Tasks to perform -
1. According to the passage on stencils, what are the uncut sections of a stencil that block the paint called?
2. List the materials that the passage on stencils says modern stencils are usually made of.
3. Extend the passage on stencils, starting after its final sentence.

Quoted passage -
################

We can find the results of stencil use in thousands of places across the world. From anarchist graffiti to Paleolithic cave paintings, from masterpieces of silk printing to mass-printed products – stenciling has thousands of uses. But for all its uses, people still wonder, what is a stencil, and where did the iconic “broken” font come from? Why are those strange script fonts used so often for stencils?

To answer these questions properly, we must look into the history of stencils and script fonts and how their interplay created one of the most iconic and easily recognizable fonts in the world.

Construction of a Stencil

We have designed modern stencils to be durable and reusable. Whether for designs or text, stencils are usually made of a thin sheet of metal, wood, or plastic. Sections through which the paint must pass are cut out. If more complex shapes are to be made, certain sections must remain uncut to block the paint. These sections are called islands, and the portions of the stencil holding these islands in place are called bridges. Effectively managing the shape of the bridges and islands allows artists to develop new fonts, and they must consider the aesthetics of these fonts to make a good stencil.

But to understand why stencils have developed in this manner, we must look into how stencils, as we know them, developed. For that, we must look far back into the past, to the very beginning of humanity.

History of Stenciling

Stenciling is, quite possibly, one of the oldest visual art forms ever. The first pieces of stencil art found were approximately dated to the Paleolithic period. These pieces were known as hand stencils and were made by pressing a hand onto the wall of a cave, then blowing pigment at it using a tube. The resulting “negative images” of the hands can be found in caves across the world, but the oldest ones in the world are in Sulawesi, a small Indonesian island. Scientists dated the stalactites that had grown over the handprints, confirming that the oldest is at least 40,000 years old.

################

Data section -
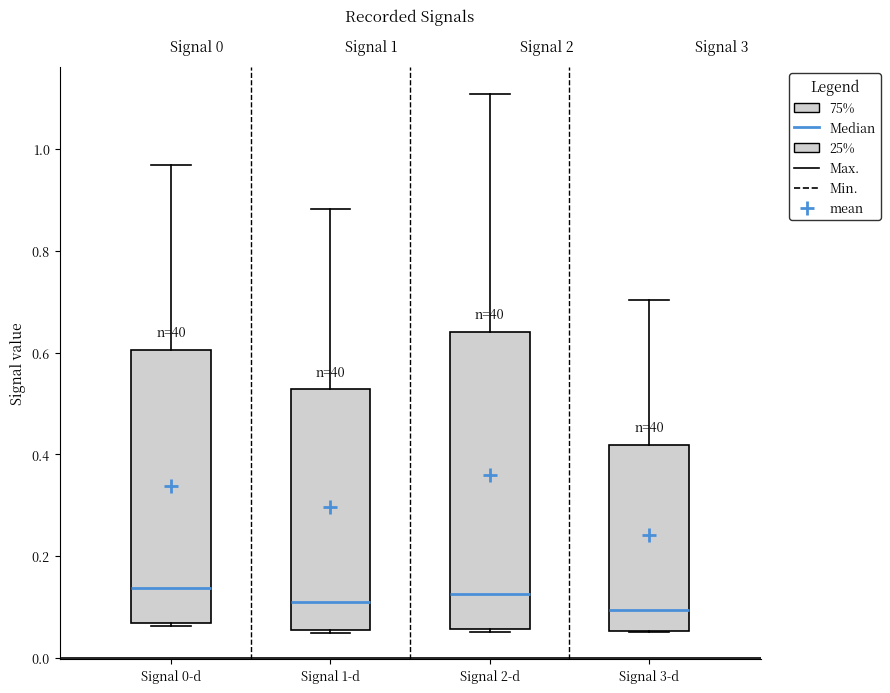

Comparing the boxes themselves (not the whiskers), which one is the tallest?

Signal 2-d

################

Answers to this exercise -
1. Islands

2. Metal, wood, plastic

3.
Stenciling is an ancient art form and has lived on through the centuries in myriad shapes and forms. Hundreds of different techniques have been developed in different countries across the globe. In Japan, stenciling art reached new heights when they developed the art form known as Katazome. The Japanese dyed pieces of cloth by applying a thick paste through a stencil. These cloths produced a pleasing visual effect when layered. Kimonos dyed in this manner are still considered to be great art pieces and can be found in museums in Japan.

This technique spread far and fast as it was relatively easy to dye cloth like this, and it soon turned into an art form.

In Europe, stencils evolved into a different direction i.e. mass printing. It was in Europe that stencils began to evolve into something closer to their modern day use.

Back then however, using stencils was still a highly complex art. Users needed training in cutting stencils, maintaining them, handling dyes, working with cloth and so much more. Despite making art easier, it was by no means completely accessible. This problem was partially solved by industrialization, transforming stencil use from a niche but popular art form to a method for mass printing.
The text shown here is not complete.